Und wie erfährt man davon?

Um als relevant wahrgenommen zu werden ist eine effiziente Öffentlichkeitsarbeit vonnöten, die selbst die digitalen Kanäle kompetent bespielt. Wie können Menschen eingebunden werden, die nicht zu den üblichen oder erwarteten Besucher*innen gehören? Wie kommt man an die sogenannten „schwer erreichbaren“ Menschen? In einer neuen Form der Öffentlichkeitsarbeit, die selbst schon die Kernanliegen und Werte der eigentlichen Inhalte transportiert, wird es zukünftig auch vermehrt zu Überschneidungen der Arbeitsbereiche von klassischen PR-Mitarbeiter*innen, Digitalmanager*innen und Kurator*innen kommen. Und nur so nebenbei: Wie ist hier das Verständnis von und die Haltung zum Marketing? Hier gibt es noch viele Fragen, sowohl was die Kompetenzprofile wie auch ethische Fragen betrifft. Letztere sind sogar von zentraler Bedeutung, wenn es um eine glaubwürdige Vermittlung von citizenship geht.

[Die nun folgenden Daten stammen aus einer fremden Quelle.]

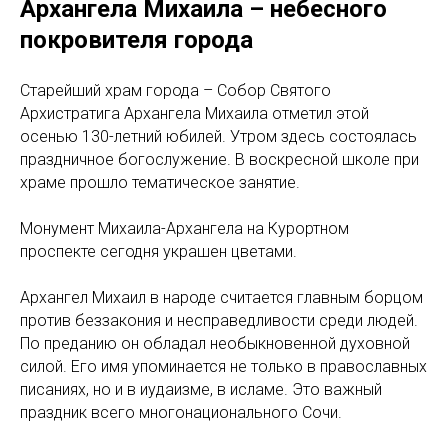
Архангела Михаила – небесного
покровителя города
Старейший храм города – Собор Святого
Архистратига Архангела Михаила отметил этой
осенью 130-летний юбилей. Утром здесь состоялась
праздничное богослужение. В воскресной школе при
храме прошло тематическое занятие.
Монумент Михаила-Архангела на Курортном
проспекте сегодня украшен цветами.
Архангел Михаил в народе считается главным борцом
против беззакония и несправедливости среди людей.
По преданию он обладал необыкновенной духовной
силой. Его имя упоминается не только в православных
писаниях, но и в иудаизме, в исламе. Это важный
праздник всего многонационального Сочи.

In weiteren Überlegungen muss jedenfalls der gesellschaftliche Nutzen weiter herausgearbeitet werden, den digital citizenship und ihre Förderung im Kontext von Museen bringen kann. Schließlich – und da waren sich die Teilnehmer*innen der Fokusgruppe ebenso einig – bedarf es dafür auch eine gezielte Förderung der öffentlichen Hand. Das museum hub Team jedenfalls folgt weiter dem Weg das Museum als Ort von digital citizenship zu verstehen, denn jegliche Digitalisierungsstratgie sollte gerade den gesellschaftlichen Mehrwert in den Mittelpunkt stellen.

Ein umfangreicher Bericht über die Ergebnisse der Fokusgruppe Digital Literacy – Boosting Digital Citizenship erscheint iAnfang 2023.